I have created a class "Point" and i want to calculate the shortest distance between a given point and a line ( characterized by 2 other points ), all points are known.I tried to use this formula : |Ax+By+C| / sqrt(A^2+B^2) , but i messed up and got more confused by the minute (mostly because of math formulas :( )...

我确实找到了一些人们也问过这个问题的网站，但是它不是针对Python的，或者是在3D系统中而不是2D的...

I did find some sites where people asked this question too, but it either was not for Python or it was in a 3D system not 2D ...

以下是我的课程:

​​
Below is my class :

class Point:
        def __init__(self,initx,inity):
            self.x = initx
            self.y = inity
        def getX(self):
            return self.x
        def getY(self):
            return self.y
        def __str__(self):
            return "x=" + str(self.x) + ", y=" + str(self.y)
        def distance_from_point(self,the_other_point):
            dx = the_other_point.getX() - self.x
            dy = the_other_point.getY() - self.y
        def slope(self,other_point):
            if self.x - other_point.getX() == 0 :
                return 0
            else:
                panta = (self.y - other_point.getY())/ (self.x - other_point.getX())
                return panta

有人可以帮我写一个我想要的单独的函数或方法吗?我尝试了2个小时，但仍无法解决...

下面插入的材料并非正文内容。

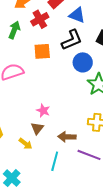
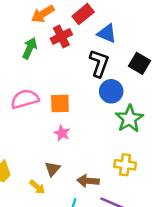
black L-shape: (72, 40) -> (99, 63), turned -50
orange square: (42, 51) -> (60, 104), moved
pink star: (43, 111) -> (62, 133), moved

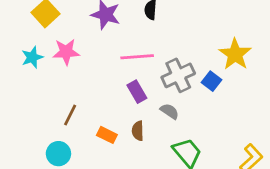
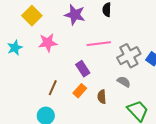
cyan star: (32, 57) -> (15, 48), moved
purple rectangle: (137, 92) -> (83, 69), moved
orange rectangle: (107, 135) -> (80, 91), moved, turned -72

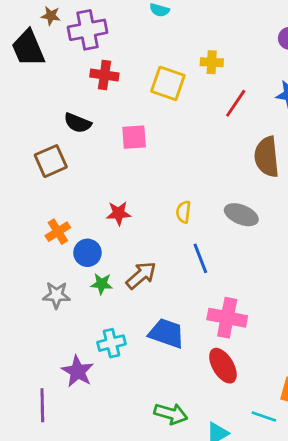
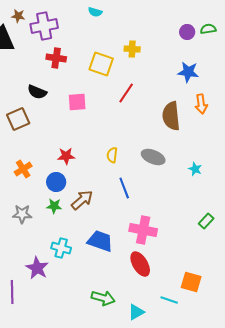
red line: (236, 103) -> (126, 93), moved
blue circle: (87, 253) -> (56, 182), moved
cyan cross: (111, 343) -> (61, 248), turned 30

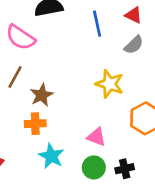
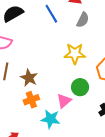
pink triangle: (96, 137) -> (64, 101), moved, turned -42
green circle: (94, 167) -> (80, 87), moved

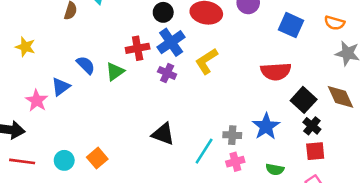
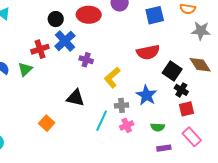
blue square: (291, 25) -> (155, 15), turned -30
yellow L-shape: (207, 61) -> (112, 78), moved
purple cross: (167, 73) -> (86, 60), moved
black triangle: (163, 134) -> (75, 98), moved
orange square: (97, 158) -> (47, 123), moved

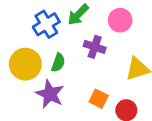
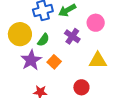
orange square: (99, 99) -> (54, 62), moved

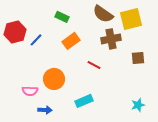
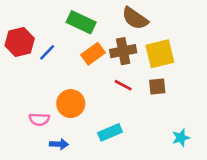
green rectangle: (62, 17) -> (81, 22), size x1.5
yellow square: (131, 19) -> (160, 54), moved
brown cross: (111, 39) -> (123, 51), moved
brown square: (138, 58) -> (157, 87), moved

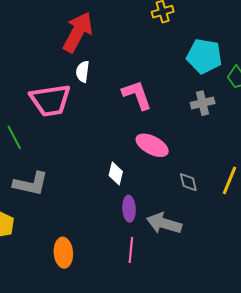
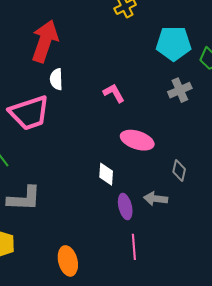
pink L-shape: (137, 95) -> (114, 93), size x0.7
gray diamond: (188, 182) -> (179, 170), turned 35
gray arrow: (164, 223) -> (156, 199), moved, size x0.7

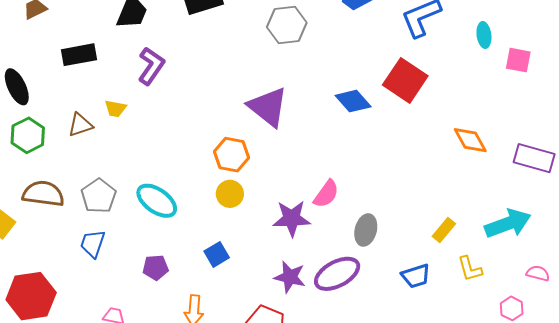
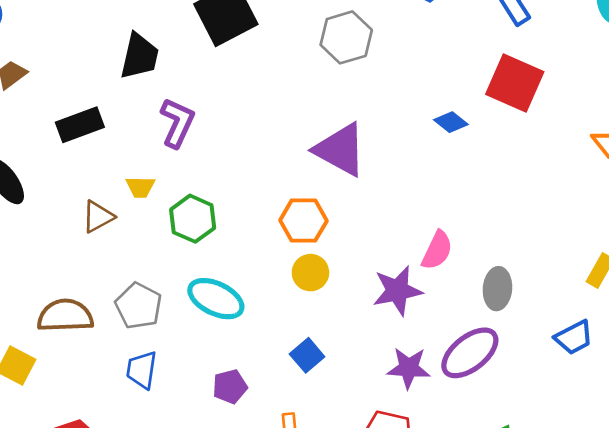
blue diamond: (353, 101) -> (451, 122), size x0.7
green hexagon: (28, 135) -> (193, 219), moved

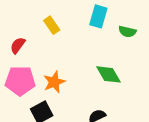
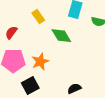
green diamond: (108, 74) -> (61, 36), moved

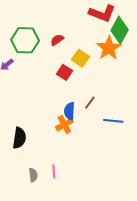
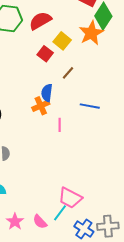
red semicircle: (57, 40) -> (40, 21), size x1.6
brown line: (90, 103) -> (68, 73), moved
pink line: (54, 171) -> (60, 125), moved

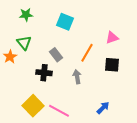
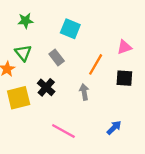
gray rectangle: (56, 55) -> (57, 57), moved
black cross: (44, 73) -> (46, 87), turned 35
yellow square: (33, 106) -> (19, 98), moved, turned 30

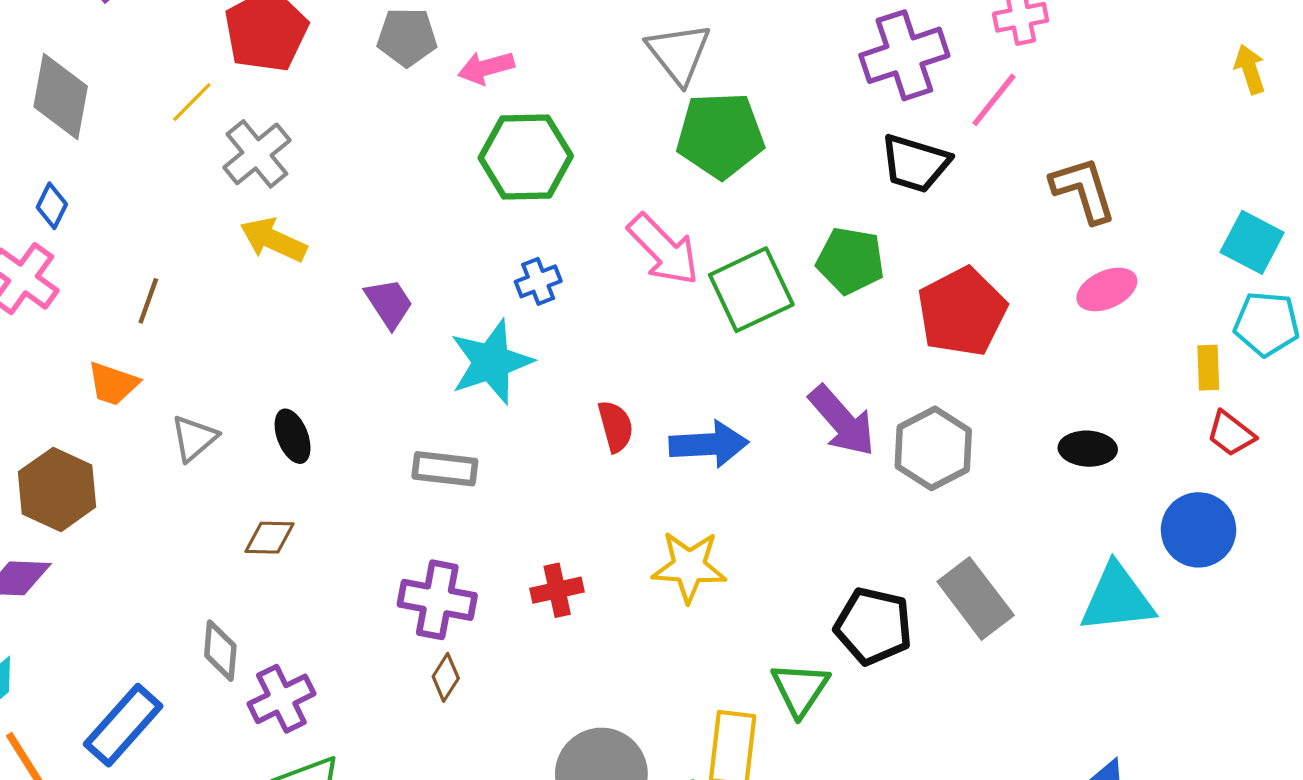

Can someone help me write a separate function or a method that does what i want ? I tried for 2 hours and I can't figure it out ...

推荐答案

您应该可以使用直接从这个点算起这个公式.因此，您将拥有类似的东西:

You should be able to use this formula from the points directly. So, you'd have something like:

import math

class Point:
    def distance_to_line(self, p1, p2):
        x_diff = p2.x - p1.x
        y_diff = p2.y - p1.y
        num = abs(y_diff*self.x - x_diff*self.y + p2.x*p1.y - p2.y*p1.x)
        den = math.sqrt(y_diff**2 + x_diff**2)
        return num / den

这篇关于Python 3.5.2:点到线的距离的文章就介绍到这了，希望我们推荐的答案对大家有所帮助，也希望大家多多支持！